Two massive suicide bombings that exploded near government security buildings in Damascus on 23 December and a similar attack on 6 January raised more than a few eyebrows. Almost instantly the Syrian government attributed the carnage to Al Qaeda. Just as quickly, opposition figures questioned the claims, accusing the government of orchestrating the bombings, a pretext for cracking down on protesters trying to bring another chapter in the Arab Spring to a successful conclusion. Making matters murkier was the fact that the attacks coincided with the arrival of Arab League observers assessing whether the Syrian regime is adhering to a league-sponsored plan to end the violence.
Weeks later, no group, including Al Qaeda, has taken credit for the operations that left scores of Syrians dead.
Syria has long had ties to militant groups including Hezbollah, Hamas and Palestinian Islamic Jihad. Only a few years ago many thought of Syria as a main conduit through which foreign Sunni militants were entering Iraq. Whether Al Qaeda has established a foothold in Syria may not be clear for some time, and in some ways, it is immaterial.
Unless the international community takes a more proactive role in stopping the violence, the prospects of Syria becoming a new destination and haven for foreign jihadists - rivaling Afghanistan in the 1980s or Iraq after 2003 - are real.
A combination of brutality, arrogance and short-sightedness by Assad's regime has furnished Al Qaeda with a treasure-trove of readymade recruitment material which could potentially galvanize militants across the Muslim world. Equally as important, the Syria narrative may also resonate with moderate Muslims who will find it difficult to criticize Al Qaeda's attacks if they target the regime exclusively. Sunni-majority nations, a number of which have strongly condemned the Syrian regimes' repression, may not try to stop such an outflow.
Videos of Assad's thugs - known across the Arab world as Shabiha - have been posted on the internet. At least one shows a man, ostensibly a Sunni, being forced to say "there is no God but Bashar," and thousands of youths in Arabic chat rooms have responded to express revulsion and sympathy.

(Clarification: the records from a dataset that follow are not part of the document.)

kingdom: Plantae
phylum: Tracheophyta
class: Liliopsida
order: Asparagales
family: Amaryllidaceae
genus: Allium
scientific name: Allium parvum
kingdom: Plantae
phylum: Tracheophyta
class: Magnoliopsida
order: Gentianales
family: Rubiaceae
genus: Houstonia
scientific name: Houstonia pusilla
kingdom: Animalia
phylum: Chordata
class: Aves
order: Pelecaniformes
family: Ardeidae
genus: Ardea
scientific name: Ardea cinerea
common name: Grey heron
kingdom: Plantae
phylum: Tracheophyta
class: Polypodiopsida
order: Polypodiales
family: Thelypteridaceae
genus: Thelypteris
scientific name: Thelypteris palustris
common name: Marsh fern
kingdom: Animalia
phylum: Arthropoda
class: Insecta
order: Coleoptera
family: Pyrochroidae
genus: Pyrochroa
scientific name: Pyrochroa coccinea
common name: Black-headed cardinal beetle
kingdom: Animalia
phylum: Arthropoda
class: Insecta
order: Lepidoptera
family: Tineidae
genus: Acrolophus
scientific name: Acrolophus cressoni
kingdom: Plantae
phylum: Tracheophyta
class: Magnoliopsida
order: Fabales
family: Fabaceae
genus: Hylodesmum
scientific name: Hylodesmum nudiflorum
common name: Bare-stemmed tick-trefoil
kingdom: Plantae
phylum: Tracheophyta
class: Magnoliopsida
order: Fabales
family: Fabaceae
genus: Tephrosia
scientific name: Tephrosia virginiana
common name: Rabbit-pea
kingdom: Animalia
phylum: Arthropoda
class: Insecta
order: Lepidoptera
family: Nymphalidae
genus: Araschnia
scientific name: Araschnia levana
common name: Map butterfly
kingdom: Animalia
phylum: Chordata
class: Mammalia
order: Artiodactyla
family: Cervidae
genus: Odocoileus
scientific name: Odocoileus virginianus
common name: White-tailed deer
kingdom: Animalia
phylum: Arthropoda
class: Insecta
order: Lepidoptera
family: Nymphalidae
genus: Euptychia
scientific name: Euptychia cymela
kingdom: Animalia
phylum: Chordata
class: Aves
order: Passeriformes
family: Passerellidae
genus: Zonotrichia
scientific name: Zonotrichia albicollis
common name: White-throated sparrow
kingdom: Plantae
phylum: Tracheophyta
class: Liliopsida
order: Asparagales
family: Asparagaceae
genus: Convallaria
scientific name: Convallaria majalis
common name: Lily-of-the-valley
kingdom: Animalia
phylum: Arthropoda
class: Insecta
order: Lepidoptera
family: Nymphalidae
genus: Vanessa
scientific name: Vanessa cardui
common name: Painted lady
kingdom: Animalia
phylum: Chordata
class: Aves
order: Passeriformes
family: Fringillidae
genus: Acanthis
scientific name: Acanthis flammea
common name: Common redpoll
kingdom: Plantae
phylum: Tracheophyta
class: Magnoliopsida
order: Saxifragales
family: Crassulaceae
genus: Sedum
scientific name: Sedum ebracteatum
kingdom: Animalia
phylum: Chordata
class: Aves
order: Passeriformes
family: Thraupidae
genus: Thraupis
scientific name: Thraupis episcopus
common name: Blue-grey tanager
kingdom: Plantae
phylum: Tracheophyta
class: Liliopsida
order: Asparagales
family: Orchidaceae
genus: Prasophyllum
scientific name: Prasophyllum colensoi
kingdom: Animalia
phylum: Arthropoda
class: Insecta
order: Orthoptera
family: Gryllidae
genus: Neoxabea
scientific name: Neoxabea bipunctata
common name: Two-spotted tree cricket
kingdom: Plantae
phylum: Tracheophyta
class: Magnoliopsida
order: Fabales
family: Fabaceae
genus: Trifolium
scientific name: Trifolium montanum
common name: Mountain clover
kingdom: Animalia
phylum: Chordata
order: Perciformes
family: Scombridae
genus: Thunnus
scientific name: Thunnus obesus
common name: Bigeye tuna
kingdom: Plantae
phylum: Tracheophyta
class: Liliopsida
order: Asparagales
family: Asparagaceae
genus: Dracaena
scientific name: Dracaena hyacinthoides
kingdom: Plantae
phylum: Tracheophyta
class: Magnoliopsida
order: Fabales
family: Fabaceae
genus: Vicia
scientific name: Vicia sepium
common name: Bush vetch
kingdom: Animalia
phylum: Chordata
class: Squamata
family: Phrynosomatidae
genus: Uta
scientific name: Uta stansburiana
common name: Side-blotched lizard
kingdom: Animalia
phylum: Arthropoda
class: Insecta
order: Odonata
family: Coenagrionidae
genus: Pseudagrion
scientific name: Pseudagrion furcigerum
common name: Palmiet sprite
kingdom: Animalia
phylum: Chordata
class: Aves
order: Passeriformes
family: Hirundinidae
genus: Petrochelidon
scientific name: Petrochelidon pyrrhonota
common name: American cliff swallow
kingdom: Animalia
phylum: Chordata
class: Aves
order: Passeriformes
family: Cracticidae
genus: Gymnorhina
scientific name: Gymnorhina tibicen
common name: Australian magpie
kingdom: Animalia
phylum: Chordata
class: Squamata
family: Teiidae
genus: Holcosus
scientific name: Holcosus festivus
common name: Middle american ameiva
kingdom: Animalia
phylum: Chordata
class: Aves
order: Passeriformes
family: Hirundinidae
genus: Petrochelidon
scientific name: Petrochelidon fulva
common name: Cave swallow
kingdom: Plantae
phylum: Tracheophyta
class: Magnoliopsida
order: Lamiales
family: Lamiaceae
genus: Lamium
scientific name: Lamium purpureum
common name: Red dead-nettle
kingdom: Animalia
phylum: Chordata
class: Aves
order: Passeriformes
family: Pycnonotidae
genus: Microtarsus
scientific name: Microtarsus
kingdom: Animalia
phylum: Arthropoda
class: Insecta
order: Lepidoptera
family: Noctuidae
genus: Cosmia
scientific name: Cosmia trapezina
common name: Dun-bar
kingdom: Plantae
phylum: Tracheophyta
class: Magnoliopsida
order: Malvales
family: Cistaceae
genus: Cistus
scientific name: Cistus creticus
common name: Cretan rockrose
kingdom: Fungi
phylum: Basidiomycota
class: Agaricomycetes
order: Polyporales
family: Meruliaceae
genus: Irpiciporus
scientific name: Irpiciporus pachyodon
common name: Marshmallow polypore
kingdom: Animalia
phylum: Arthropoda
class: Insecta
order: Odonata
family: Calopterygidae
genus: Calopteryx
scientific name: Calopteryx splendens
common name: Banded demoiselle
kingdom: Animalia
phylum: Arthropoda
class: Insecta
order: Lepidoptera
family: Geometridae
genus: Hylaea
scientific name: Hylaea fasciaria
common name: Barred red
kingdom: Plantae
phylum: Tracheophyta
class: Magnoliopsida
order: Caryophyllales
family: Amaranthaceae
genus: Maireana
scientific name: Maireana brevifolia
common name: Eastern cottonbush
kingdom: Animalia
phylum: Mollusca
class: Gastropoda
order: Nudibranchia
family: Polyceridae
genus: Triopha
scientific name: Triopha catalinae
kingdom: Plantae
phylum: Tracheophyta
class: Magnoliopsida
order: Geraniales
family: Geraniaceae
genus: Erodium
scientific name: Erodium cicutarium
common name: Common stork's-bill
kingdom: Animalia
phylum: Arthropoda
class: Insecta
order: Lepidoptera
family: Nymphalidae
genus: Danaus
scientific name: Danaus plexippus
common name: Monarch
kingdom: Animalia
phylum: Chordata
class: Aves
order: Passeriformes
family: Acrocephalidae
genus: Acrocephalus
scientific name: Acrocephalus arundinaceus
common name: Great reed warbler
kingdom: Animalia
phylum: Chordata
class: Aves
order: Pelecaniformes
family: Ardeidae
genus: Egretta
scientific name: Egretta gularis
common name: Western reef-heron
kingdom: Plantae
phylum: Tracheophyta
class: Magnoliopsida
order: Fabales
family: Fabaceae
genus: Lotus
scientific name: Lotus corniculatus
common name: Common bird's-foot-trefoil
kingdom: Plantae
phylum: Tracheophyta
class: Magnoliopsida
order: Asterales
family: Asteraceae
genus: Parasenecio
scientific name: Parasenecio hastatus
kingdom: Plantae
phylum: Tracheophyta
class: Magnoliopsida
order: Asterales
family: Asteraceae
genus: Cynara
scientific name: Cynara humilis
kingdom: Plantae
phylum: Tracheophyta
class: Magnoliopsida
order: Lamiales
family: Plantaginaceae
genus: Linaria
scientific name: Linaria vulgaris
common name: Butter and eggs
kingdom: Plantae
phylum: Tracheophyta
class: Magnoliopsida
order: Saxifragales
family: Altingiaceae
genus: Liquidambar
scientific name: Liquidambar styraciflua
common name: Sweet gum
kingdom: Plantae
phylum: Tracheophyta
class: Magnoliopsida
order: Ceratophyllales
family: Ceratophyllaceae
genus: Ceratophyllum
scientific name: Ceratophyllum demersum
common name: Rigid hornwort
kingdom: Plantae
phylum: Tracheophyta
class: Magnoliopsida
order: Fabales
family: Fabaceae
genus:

Those same bloggers also expressed contempt for Muammar Gaddafi during the revolution last year, yet those emotions were tempered by the Libyan ruler's reputation as a raving lunatic. People throughout the region do not regard Assad as crazy, and the hatred directed at him personally is almost unprecedented. Most importantly, the violence in Libya was not refracted through a religious prism. Libya is 97 percent Sunni Muslims; both Gaddafi and the Libyan rebels were Sunni. That is not the case in Syria, where the regime is Alawi, a branch of Shia, ruling over a population that is 70 percent Sunni.